Além da circulação de fake news sobre as vacinas, segundo os especialistas da SBIm, muita gente esbarra na falta de pessoal nas Unidades Básicas de Saúde (UBS). “Há relatos de pessoas que chegam aos postos e não encontram quem os vacine naquele momento”, afirma Mônica. É preciso retornar, o que nem sempre ocorre. A falta de percepção do risco de contágio é outro problema, segundo Isabela. Há ainda quem esbarre em atendentes opinando sobre dar ou não determinada vacina. A professora Carol Caetano viveu essa situação quando levou a filha para se vacinar em Sorocaba (SP) contra o HPV, vírus associado ao câncer de colo de útero e a outros tumores em homens e mulheres.
“Fiquei surpresa quando a moça me puxou de lado para dizer que achava que eu não deveria dar a vacina para minha filha – ‘esse tipo de vacina pode dar a entender que as meninas podem ter vida sexual ativa’, falou”. O papel, então, inverteu: Carol teve de explicar a ela o caráter preventivo da vacina e sua importância.
“A desinformação em relação às vacinas é relativamente nova no Brasil.

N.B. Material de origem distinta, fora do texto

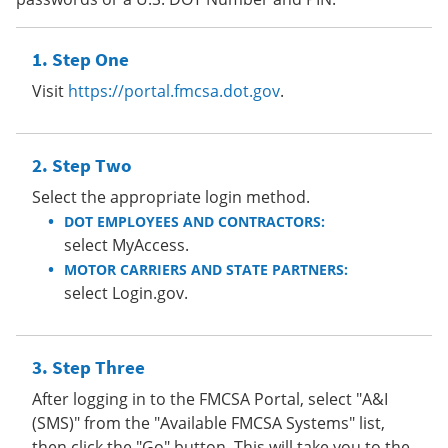
Step One
Visit
https://portal.fmcsa.dot.gov
.
Step Two
Select the appropriate login method.
DOT EMPLOYEES AND CONTRACTORS:
select MyAccess.
MOTOR CARRIERS AND STATE PARTNERS:
select Login.gov.
Step Three
After logging in to the FMCSA Portal, select "A&I
(SMS)" from the "Available FMCSA Systems" list,
then click the "Go" button. This will take you to the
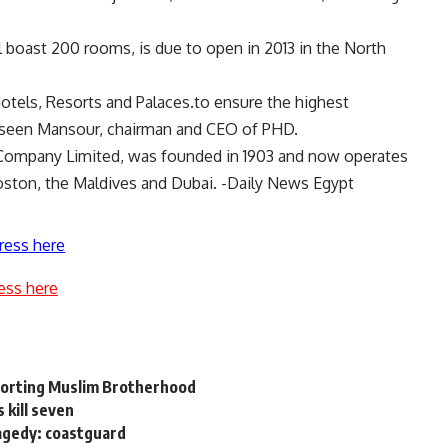
l boast 200 rooms, is due to open in 2013 in the North
otels, Resorts and Palaces.to ensure the highest
Yasseen Mansour, chairman and CEO of PHD.
ls Company Limited, was founded in 1903 and now operates
ston, the Maldives and Dubai. -Daily News Egypt
ress here
ess here
a
pporting Muslim Brotherhood
 kill seven
agedy: coastguard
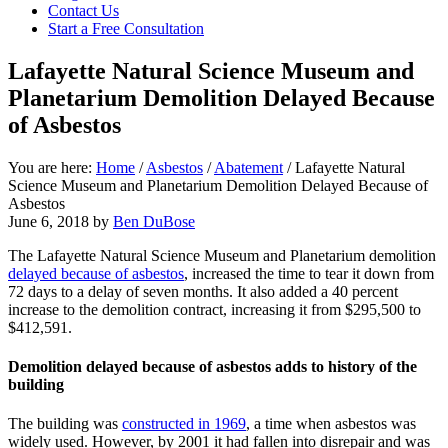
focused
Contact Us
personal
Start a Free Consultation
service
for
Lafayette Natural Science Museum and
maximum
Planetarium Demolition Delayed Because
results.
of Asbestos
You are here:
Home
/
Asbestos
/
Abatement
/
Lafayette Natural
Science Museum and Planetarium Demolition Delayed Because of
Asbestos
June 6, 2018
by
Ben DuBose
The Lafayette Natural Science Museum and Planetarium demolition
delayed because of asbestos
, increased the time to tear it down from
72 days to a delay of seven months. It also added a 40 percent
increase to the demolition contract, increasing it from $295,500 to
$412,591.
Demolition delayed because of asbestos adds to history of the
building
The building was
constructed in 1969
, a time when asbestos was
widely used. However, by 2001 it had fallen into disrepair and was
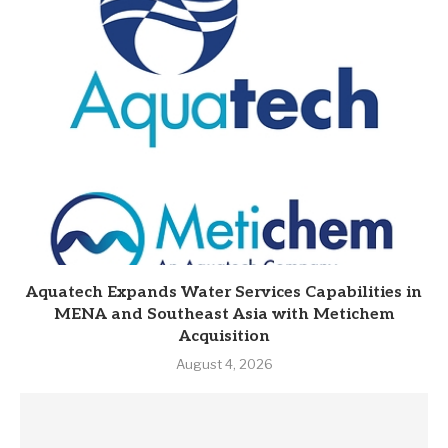
Aquatech Expands Water Services Capabilities in
MENA and Southeast Asia with Metichem
Acquisition
August 4, 2026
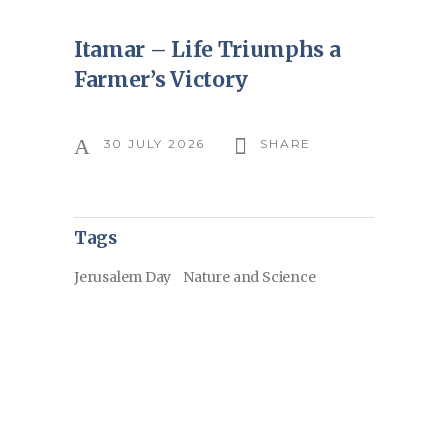
Itamar – Life Triumphs a
Farmer’s Victory
30 JULY 2026
SHARE
Tags
Jerusalem Day
Nature and Science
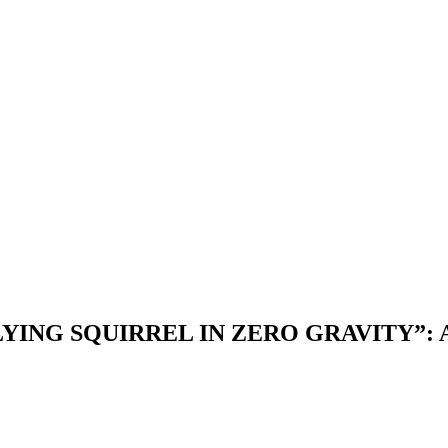
LYING SQUIRREL IN ZERO GRAVITY”:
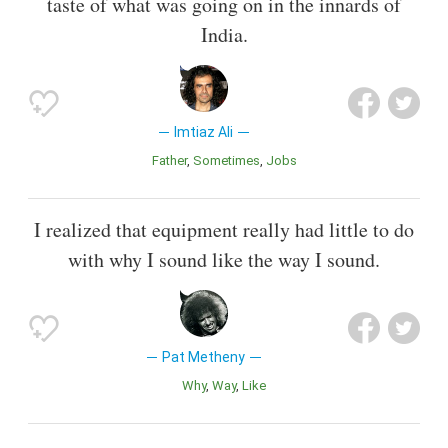
taste of what was going on in the innards of
India.
Imtiaz Ali
Father
Sometimes
Jobs
I realized that equipment really had little to do
with why I sound like the way I sound.
Pat Metheny
Why
Way
Like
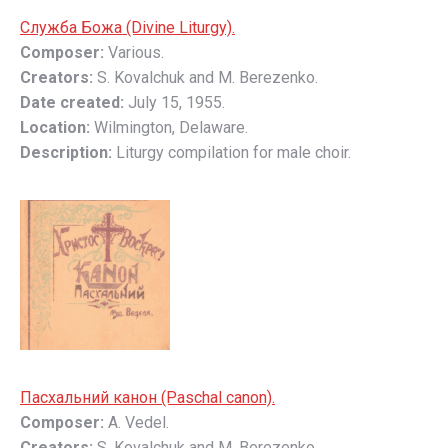
Слyжбa Божa (Divine Liturgy).
Composer:
Various.
Creators:
S. Kovalchuk and M. Berezenko.
Date created:
July 15, 1955.
Location:
Wilmington, Delaware.
Description:
Liturgy compilation for male choir.
Пасхальний канон (Paschal canon).
Composer:
A. Vedel.
Creators:
S. Kovalchuk and M. Berezenko.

Cresceu com a pandemia de Covid e com as proporções políticas que a vacinação tomou”, afirma Éder Gatti, diretor do departamento do Programa Nacional de Imunizações do Ministério da Saúde (DPNI). “Disseminadores de desinformação ganharam força e isso fez um estrago muito grande.” O DPNI está trabalhando, segundo Gatti, para fomentar informações positivas. “Resgatamos a figura do Zé Gotinha, popular entre as crianças, e criamos o Saúde Consciência, plataforma que monitora a desinformação”, pontua.
Para quem busca informações confiáveis sobre vacinação, Mônica Levi recomenda a consulta em fontes oficiais: Ministério da Saúde, Anvisa, Fiocruz e no site da SBIm, além do endereço da Família SBIm, uma espécie de enciclopédia sobre imunizantes.
Extrema-direita quer controle do CFM
A gestão do Conselho Federal de Medicina (CFM) corre o risco de ficar na mão de profissionais ultraconservadores e negacionistas, segundo especialistas que se opõem aos resultados da recente eleição do órgão. No início de agosto, 400 mil médicos do País escolheram os nomes que farão parte do CFM até 2029. É esse conselho que irá escolher a diretoria e interferir em políticas públicas de saúde no País.
Médicos da oposição, como Ana Costa, contestam a eleição e pedem investigação. “Há denúncias robustas de uso personalizado de recursos públicos nesse grupo que está há 25 anos à frente do CFM”, diz.
Pelo menos nove dos conselheiros eleitos são conhecidos por suas posturas ultraconservadoras. “Na pandemia, essa gestão assumiu compromissos indefensáveis, como tratamentos com cloroquina e contra vacina, indo contra a ciência”, afirma Ana. “Esse grupo foi se mostrando como um braço muito perigoso de um campo político não democrata, não associado à ciência e às boas práticas da medicina.”